Maupassant’ın yetiştiği çevrelerde geçerli olan ve bir genç olarak onun ruhsal ve bedensel varlığından kaynaklanan tutkularında kendini doğrulayan tek değerin haz olduğu, başka bir deyişle kadın ve ona duyulan, onda yaratılan aşk olduğu söylenebilir. Bu haz betimlenerek başkalarına aktarılır, onların da aynı hazzı duymaları sağlanır. Tamam, aşklar, hazlar betimlensin, onları başkalarının da duyması sağlansın. Ne var ki, olup bitenler dikkatle izlendiğinde bütün bu güzelliklere aykırı birtakım şeylerin olduğu görülür: Kadın şu ya da bu nedenle hamile kalır, çirkinleşir, pislik içinde doğurur, istenmeyen çocuklar ortaya çıkar, sonra yalan dolan, aldatma, zorbalık, acımasızlık, ahlaki ıstıraplar, derken yaşlılık ve ölüm.
Sonra, burada güzellik denen şey gerçekten de güzellik midir? Sonra, neden hep böyle olur bu işler? Hayatın akışını durdurabilseydik, ne güzel olurdu… ama hayat akıyor. Ne demek, hayat akıyor? Hayat akıyor demek, saçlar ağarıp dökülüyor, yüz kırışıyor, dişler çürüyüp dökülüyor, ağız kokmaya başlıyor demek. Hatta kaçınılmaz sondan önce her şey büsbütün iğrençleşir, korkunçlaşır: Sıva gibi allıklar, pudralar, ter, pis koku, diz boyu rezillik. Bu arada… benim hizmetinde olduğum bir şey vardı hani… güzellik… o nerede? Hani, nerede güzellik? Oysa güzellik her şeydir. O yoksa hiçbir şey yoktur. Hayat yoktur.
Bu kadarla kalsa yine iyi, sen kendin de hayattan el etek çekmeye başlarsın, güçsüzleşir, ahmaklaşır, çürür, çözülür, çökersin. Bu arada başkaları gözünün içine baka baka hayatın bütün nimetlerine, hazlarına el koyar. Bu kadarla da kalmaz: Bir başka varoluş biçimine ilişkin olasılıklar belirir zihinde; insanlarla, toplumla, bütün dünyayla başka türlü bir beraberlik, bütün bu yalanların, aldatmacaların olmadığı, hiçbir zaman, hiçbir şekilde yıkılmayacak, her zaman gerçek, her zaman güzel bir başka birlikteliğe, bir başka yaşam biçimine ilişkin olasılıklar belirir. Ancak, böyle bir şey olanaksızdır. Bir seraptan başka bir şey değildir bu. Zaten az sonra ortaya çıkar ki, yalnızca bir görüntüdür söz konusu olan ve çevremiz hep kumdan ibarettir.

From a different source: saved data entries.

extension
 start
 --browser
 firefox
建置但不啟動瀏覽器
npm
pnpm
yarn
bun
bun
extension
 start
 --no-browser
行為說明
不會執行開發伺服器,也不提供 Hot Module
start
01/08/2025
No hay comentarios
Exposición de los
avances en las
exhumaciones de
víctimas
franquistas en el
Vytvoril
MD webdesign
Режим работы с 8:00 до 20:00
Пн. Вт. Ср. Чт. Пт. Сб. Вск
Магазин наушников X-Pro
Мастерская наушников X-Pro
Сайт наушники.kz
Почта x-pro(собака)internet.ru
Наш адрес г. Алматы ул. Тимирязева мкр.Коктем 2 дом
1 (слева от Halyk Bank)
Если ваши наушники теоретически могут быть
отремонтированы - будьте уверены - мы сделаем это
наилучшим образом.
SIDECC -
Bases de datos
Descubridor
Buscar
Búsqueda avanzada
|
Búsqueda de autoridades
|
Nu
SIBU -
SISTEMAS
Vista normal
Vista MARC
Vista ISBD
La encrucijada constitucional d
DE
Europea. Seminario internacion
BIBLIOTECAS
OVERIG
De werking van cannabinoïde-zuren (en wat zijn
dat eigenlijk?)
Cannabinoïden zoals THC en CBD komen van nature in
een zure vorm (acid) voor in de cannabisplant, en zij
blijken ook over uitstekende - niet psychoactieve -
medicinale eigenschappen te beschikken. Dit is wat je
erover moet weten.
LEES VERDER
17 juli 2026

İşte Maupassant da içine doğduğu hayatın yalanlarıyla, neden sonra algılamaya başladığı gerçeklik arasında şiddetli bir mücadelenin başladığı trajik bir noktaya gelip dayanmıştı. Ruhsal bir doğumun sancılarını yaşıyordu yazar.
Bu doğum sancılarının dile getirildiği küçük öyküleri yazarın en başarılı yaratılarıdır.

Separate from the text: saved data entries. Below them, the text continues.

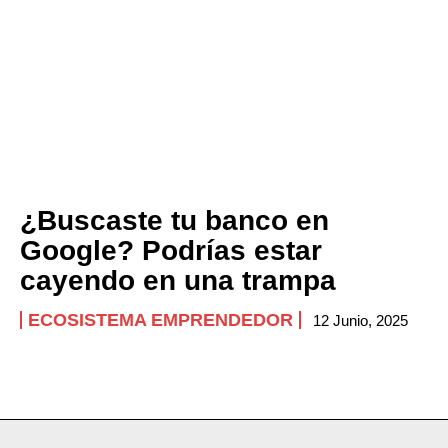
Company
ABOUT
CONTACT
PRIVACY POLICY
NEWSLETTER
¿Buscaste tu banco en
Google? Podrías estar
cayendo en una trampa
ECOSISTEMA EMPRENDEDOR
12 Junio, 2025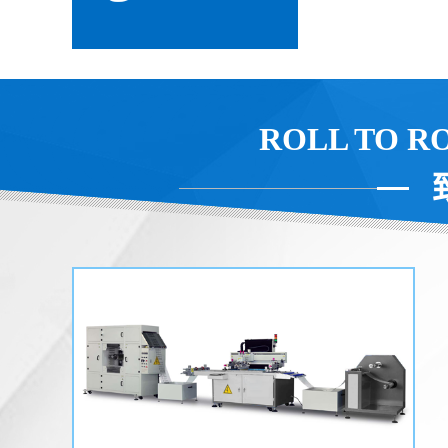
ROLL TO R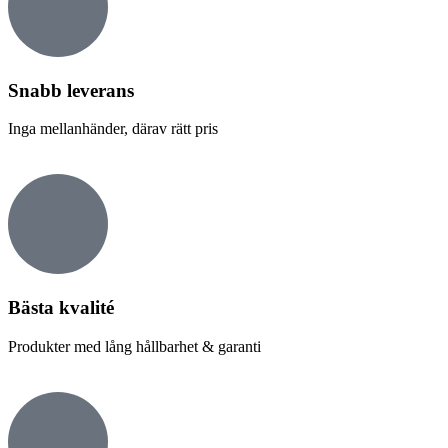
Snabb leverans​
Inga mellanhänder, därav rätt pris
Bästa kvalité
Produkter med lång hållbarhet & garanti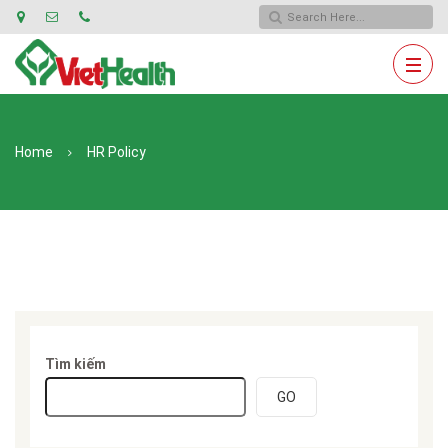
Home
HR Policy
Tìm kiếm
GO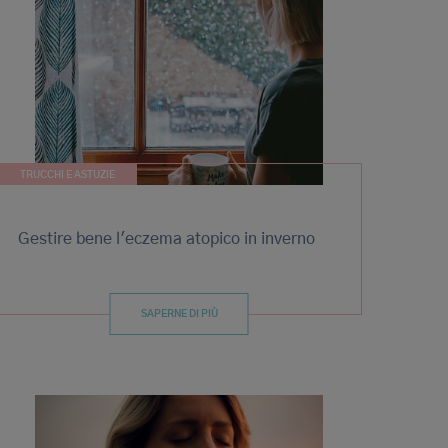
TRUCCHI E ASTUZIE
Gestire bene l'eczema atopico in inverno
SAPERNE DI PIÙ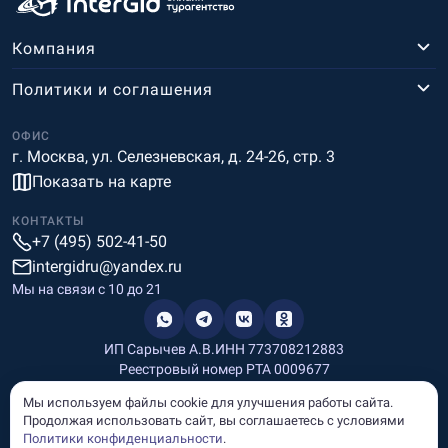
Компания
Политики и соглашения
ОФИС
г. Москва, ул. Селезневская, д. 24-26, стр. 3
Показать на карте
КОНТАКТЫ
+7 (495) 502-41-50
intergidru@yandex.ru
Мы на связи c 10 до 21
ИП Сарычев А.В.
ИНН 773708212883
Реестровый номер РТА 0009677
Разработка и дизайн
Мы используем файлы cookie для улучшения работы сайта.
Информация, размещённая на сайте, носит информационный
Продолжая использовать сайт, вы соглашаетесь с условиями
характер и не является рекламой и публичной офертой.
Политики конфиденциальности
.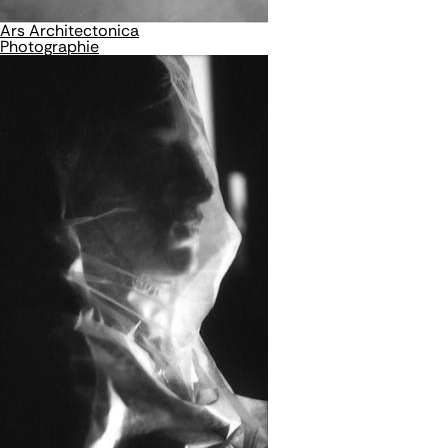
Ars Architectonica
Photographie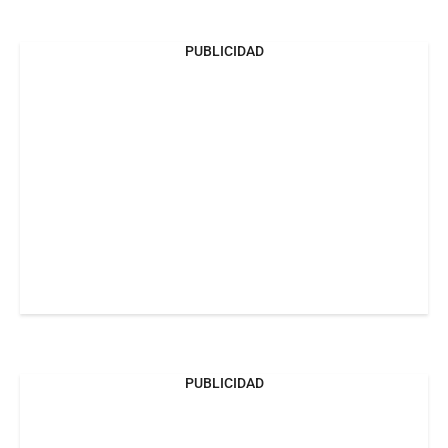
PUBLICIDAD
PUBLICIDAD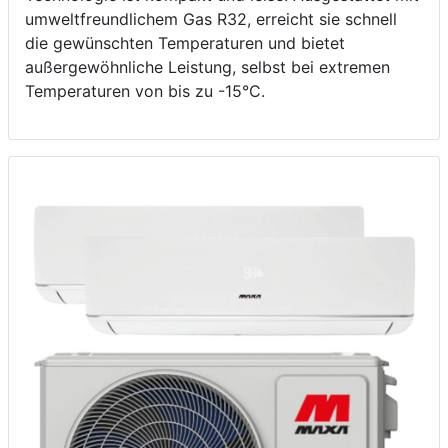
umweltfreundlichem Gas R32, erreicht sie schnell
die gewünschten Temperaturen und bietet
außergewöhnliche Leistung, selbst bei extremen
Temperaturen von bis zu -15°C.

Bu sancıları çekerken yazgısı ölüm olmasaydı, hiç kuşkusuz bize son derece yüce, öğretici bir yapıt bırakacaktı; ama doğum sancıları arasında verdiklerini dahi azımsamak mümkün değildir. Bu güçlü, doğrucu insana bize verdikleri için gönül borcumuz olduğunu unutmayalım.